Here is the code I got Accepted with:
#include <iostream>
using namespace std;
int main()
{
int n;
cin >> n;
int prevNumber = -1;
int currentCount = 0;
int currentNumber;
while(n --> 0) // do n times
{
cin >> currentNumber;
if(currentNumber != prevNumber)
{
if(currentCount != 0) //we don't print this first time
{
cout << currentCount << " times " << prevNumber << "." << endl;
}
prevNumber = currentNumber;
currentCount = 1;
}
else //if(currentNumber == prevNumber)
{
++currentCount;
}
}
cout << currentCount << " times " << prevNumber << "." << endl;
}
Now here's my problem. A little voice inside me keeps telling me that I am doing this line two times:
cout << currentCount << " times " << prevNumber << "." << endl;
I told that voice inside me that it might be possible to avoid printing separately in the end. It told me that there would then be perhaps way too many if's and else's for such a simple problem. Now, I don't want to make the code shorter. Nor do I want do minimize the number of if's and else's. But I do want to get rid of the special printing in the end of the loop without making the code more complicated.

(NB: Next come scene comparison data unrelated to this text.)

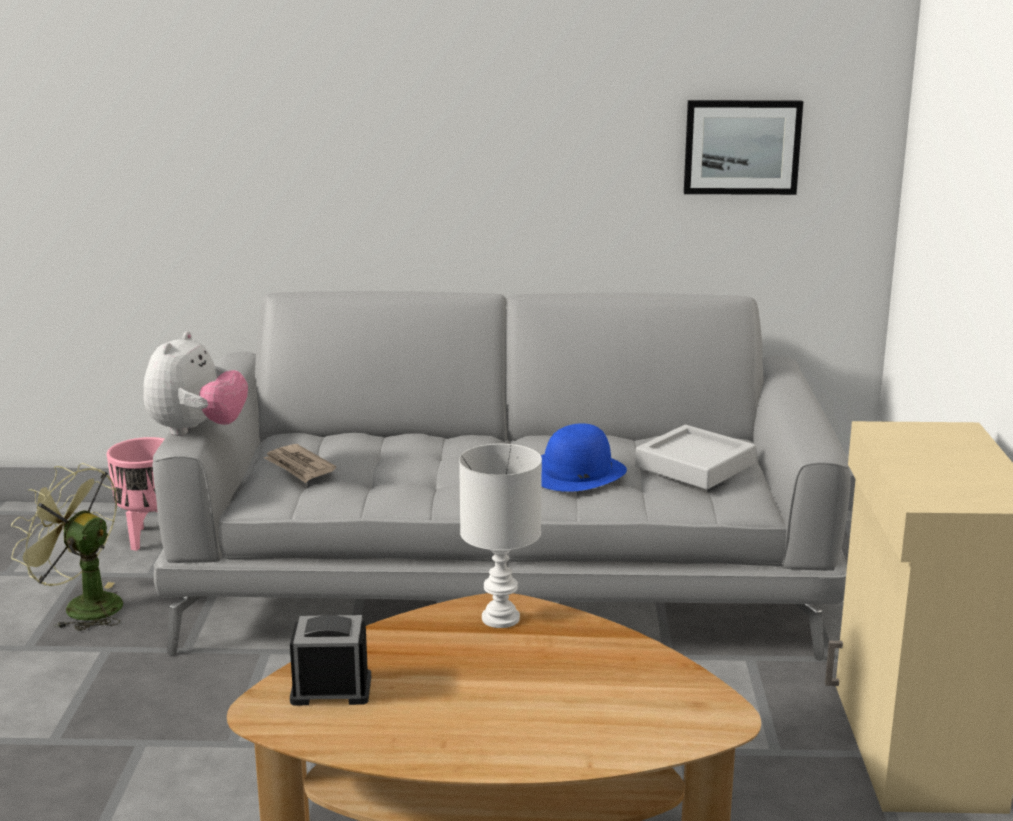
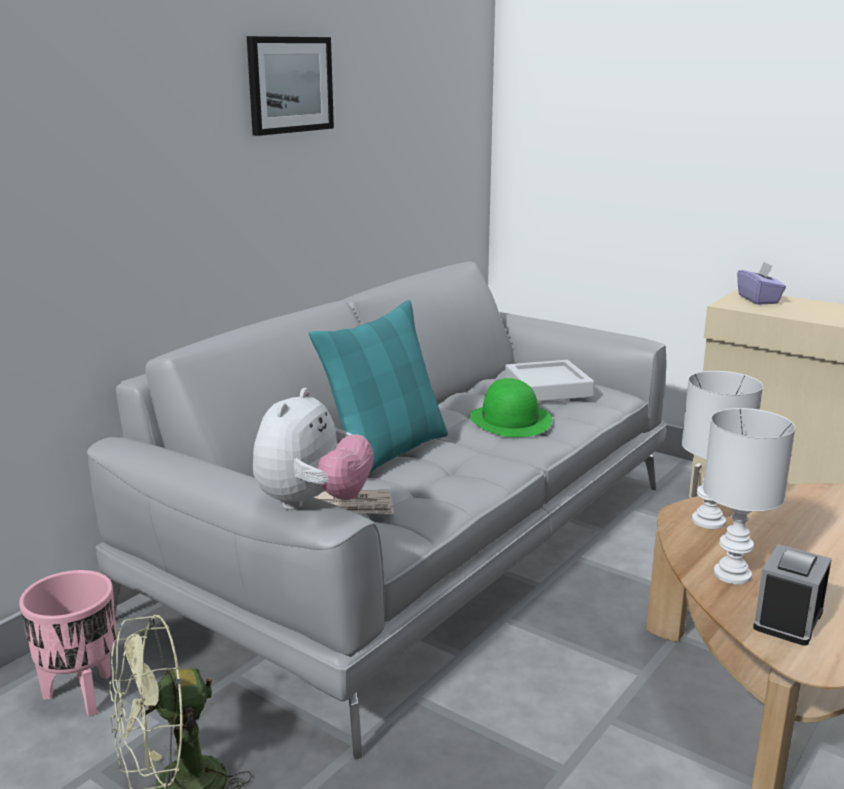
camera: 55 degrees left, 0 degrees up
(197, 430) = (313, 503): plush toy -> plush toy turned 60 degrees clockwise
(394, 648) = (730, 574): none -> white table lamp
(428, 450) = (386, 453): none -> turquoise pillow
(577, 472) = (510, 420): blue hat -> green hat
(742, 147) = (424, 147): picture -> picture (289, 85)
(940, 439) = (758, 300): none -> purple tissue box

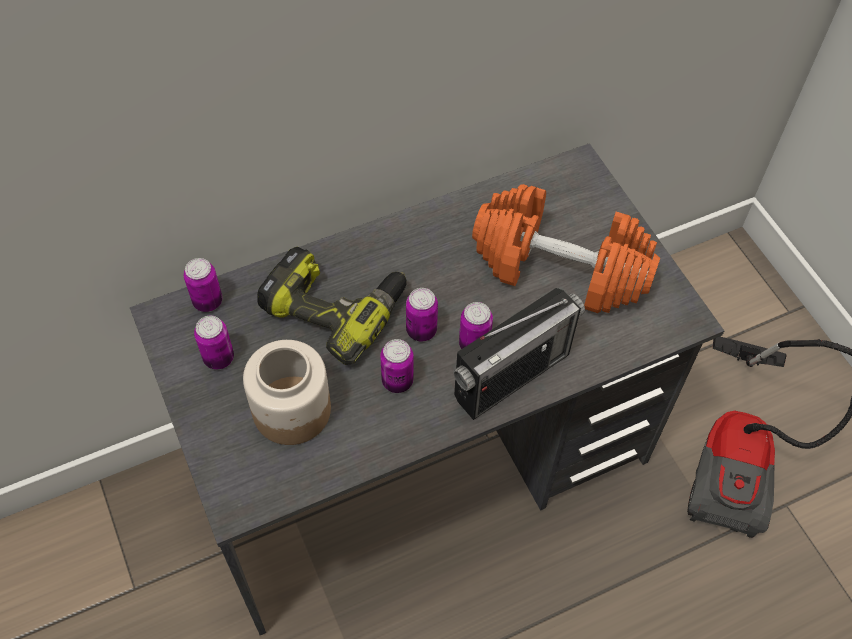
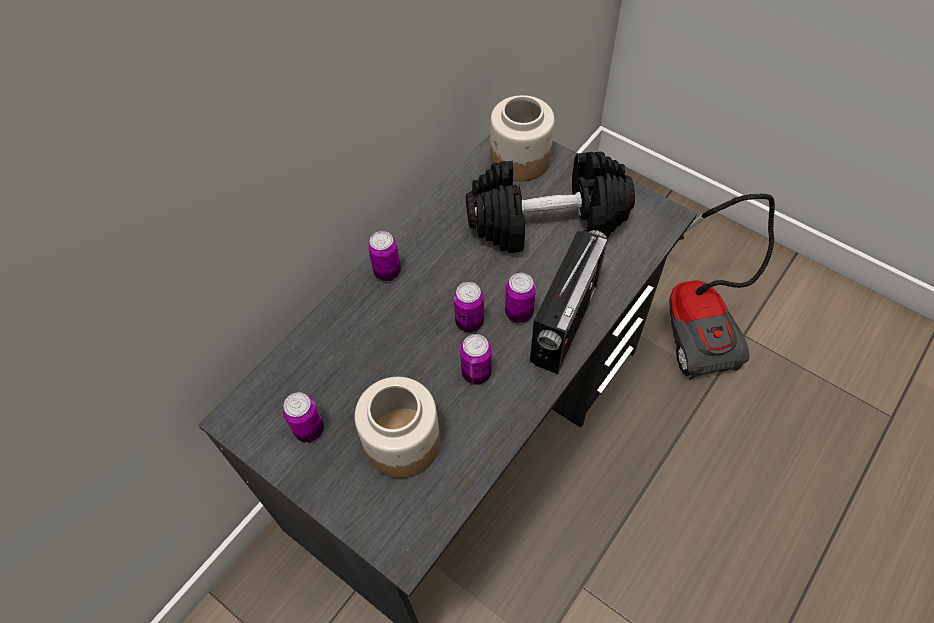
camera: 25 degrees left, 0 degrees up
(207, 301) = (269, 385): can -> can (387, 272)
(335, 307) = (385, 336): power drill -> none
(559, 269) = (547, 222): orange dumbbell -> black dumbbell
(574, 193) = (520, 160): none -> jar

I really believe this simple problem can be solved with simpler code than mine is. Hope I was clear and the question won't be deemed as not constructive :)
Thanks in advance.
i came up with this. no code duplication, but slightly less readable. Using vector just for convenience of testing
EDIT my answer assumes you know the numbers ahead of time and not processing them on the fly
vector<int> numbers;
numbers.push_back(1);
numbers.push_back(1);
numbers.push_back(1);
numbers.push_back(2);
numbers.push_back(2);
numbers.push_back(3);
numbers.push_back(3);
numbers.push_back(1);
numbers.push_back(4);
numbers.push_back(4);
for (int i=0; i<numbers.size(); i++)
{
int count = 1;
for (int j=i+1; j<numbers.size() && numbers[i] == numbers[j]; i++, j++)
{
count++;
}
cout << count << " times " << numbers[i] << "." << endl;
}
My version: reading the first value as a special case instead.
#include <iostream>
int main()
{
int n;
std::cin >> n;
int value;
std::cin >> value;
--n;
while (n >= 0) {
int count = 1;
int previous = value;
while (n --> 0 && std::cin >> value && value == previous) {
++count;
}
std::cout << count << " times " << previous << ".\n";
}
}
Run your loop one longer (>= 0 instead of > 0), and in the last round, instead of reading currentNumber from cin, do currentNumber = lastNumber + 1 (so that it's guaranteed to differ).
slightly more CREATIVE answer, this one does not make assumption about input being all known before the start of the loop. This prints the total every time, but makes use of \r carriage return but not line feed. A new line is inserted when a different number is detected.
int prev_number = -1;
int current_number;
int count = 0;
for (int i=0; i<numbers.size(); i++)
{
current_number = numbers[i];
if (current_number != prev_number)
{
count = 0;
cout << endl;
}
count++;
prev_number = current_number;
cout << count << " times " << numbers[i] << "." << "\r";
}
only problem is that the cursor is left on the last line. you may need to append cout << endl;
I think this will work:
#include <iostream>
using namespace std;
int main()
{
int n;
cin >> n;
int prevNumber = -1;
int currentCount = 0;
int currentNumber;
int i = 0;
while(i <= n)
{
if(i != n) cin >> currentNumber;
if(currentNumber != prevNumber || i == n)
{
if(currentCount != 0)
{
cout << currentCount << " times " << prevNumber << "." << endl;
}
prevNumber = currentNumber;
currentCount = 1;
}
else
{
++currentCount;
}
i++;
}
}
I would use a for loop, but I wanted to stay as close to the original as possible.